In many parts of the world, donkeys wait in line to carry tourists up rocky trails -- adult and children alike. Petra (Jordan) is one such.

Laurence Beck
(beckla) - MLife

Locale: Southern California
Llamas for rent on 02/26/2010 17:15:57 MST Print View

I did find a guy named Greg Harford in Sonora, CA that rents llamas. The cost is $55/day per llama and they can carry up to 75lbs. There are others listed in a website as well: http://www.bcllama.com/Rlsorc.html

Bob, do you rent out cheaper than this???

Greg does not want kids to ride them though for liability reasons but the parent can carry the kid while the llama carries the equipment.

Sonora is just west of Emigrant Wilderness and I think that would be about the only place that this would be feasible in California. Emigrant is a beautiful place but it does not seem very challenging and there are no trail quotas so it's probably crowded in the summer. They are fine with llamas though.

Here is the llama contact:

Greg Harford
Potato Ranch Llama Packers
15025 Potato Ranch Rd
Sonora, CA 95370
(209) 588-1707
email: potatoranch@gmail.com

Bob Gross
(--B.G.--) - F

Locale: Silicon Valley
I resemble that remark on 02/26/2010 17:34:15 MST Print View

"Bob, do you rent out cheaper than this???"

I can't match that price.
--B.G.--

Josh Leavitt
(Joshleavitt) - F

Locale: Ruta Locura
Donkeys on 02/26/2010 18:13:56 MST Print View

"Obviously they are smaller animals, so they can't carry extremely heavy loads,"

Donkeys can carry way more than Llamas. A lot of Llamas cant pack as much as goats that are half their size. Just me, but if I did not own, and know that Llama very well, I would not put my kid on.
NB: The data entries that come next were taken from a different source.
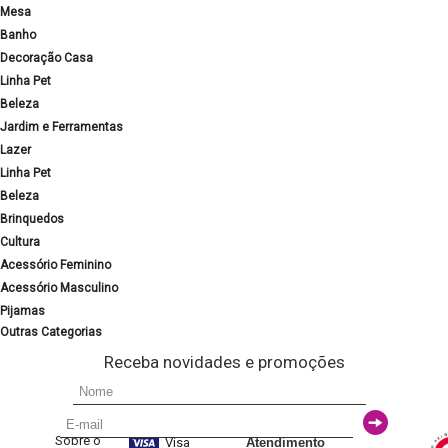
Mesa
Banho
Decoração Casa
Linha Pet
Beleza
Jardim e Ferramentas
Lazer
Linha Pet
Beleza
Brinquedos
Cultura
Acessório Feminino
Acessório Masculino
Pijamas
Outras Categorias
Receba novidades e promoções
Sobre o
Visa
Atendimento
I'd say Llama for gear, Donkey for riding.

Corey Miller
(coreyfmiller) - F

Locale: Eastern Canada
Buy a goat on 03/07/2010 00:26:08 MST Print View

Get a goat, $200 bucks... will carry all your stuff... they eat anything and you'll save $600 on lightweight gear! lol

My old man has two, never thought of packing them up... their kinda stubborn but I guess they could probably be trained...
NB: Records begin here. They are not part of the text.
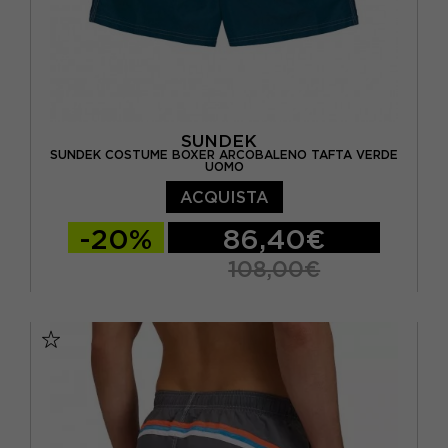
SUNDEK
SUNDEK COSTUME BOXER ARCOBALENO TAFTA VERDE
UOMO
ACQUISTA
-20%
86,40€
108,00€
S
M
L
XL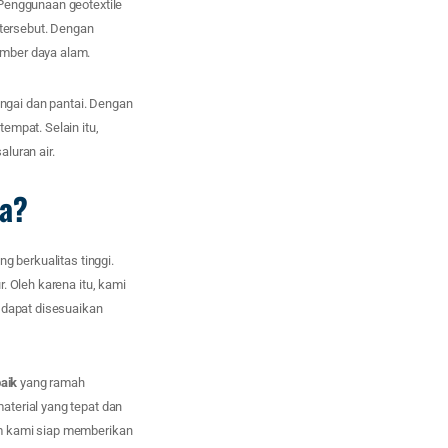
 Penggunaan geotextile
tersebut. Dengan
mber daya alam.
ungai dan pantai. Dengan
empat. Selain itu,
luran air.
da?
g berkualitas tinggi.
. Oleh karena itu, kami
g dapat disesuaikan
baik
yang ramah
terial yang tepat dan
im kami siap memberikan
They make a ton of noise though!

Corey Miller
(coreyfmiller) - F

Locale: Eastern Canada
Whoa! on 03/07/2010 00:29:13 MST Print View

Just googled it... I could live forever on the trail with these guys! Wonder if I could train a chicken to sit on the back of one of them... one of em gets slow... trail dinner!
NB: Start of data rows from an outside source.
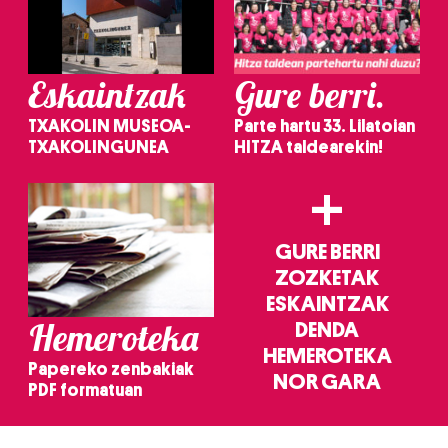
Eskaintzak
Gure berri.
TXAKOLIN MUSEOA-
Parte hartu 33. Lilatoian
TXAKOLINGUNEA
HITZA taldearekin!
+
GURE BERRI
ZOZKETAK
ESKAINTZAK
Hemeroteka
DENDA
HEMEROTEKA
Papereko zenbakiak
NOR GARA
PDF formatuan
http://www.youtube.com/watch#!v=_OElSwPZDq8&feature=related

Problem solved for everyone here!

Edited by coreyfmiller on 03/07/2010 00:30:42 MST.

Bob Gross
(--B.G.--) - F

Locale: Silicon Valley
goats on 03/07/2010 00:56:39 MST Print View

Goat meat is too hard to cook right.

Besides, you will have PETA demonstrating against you.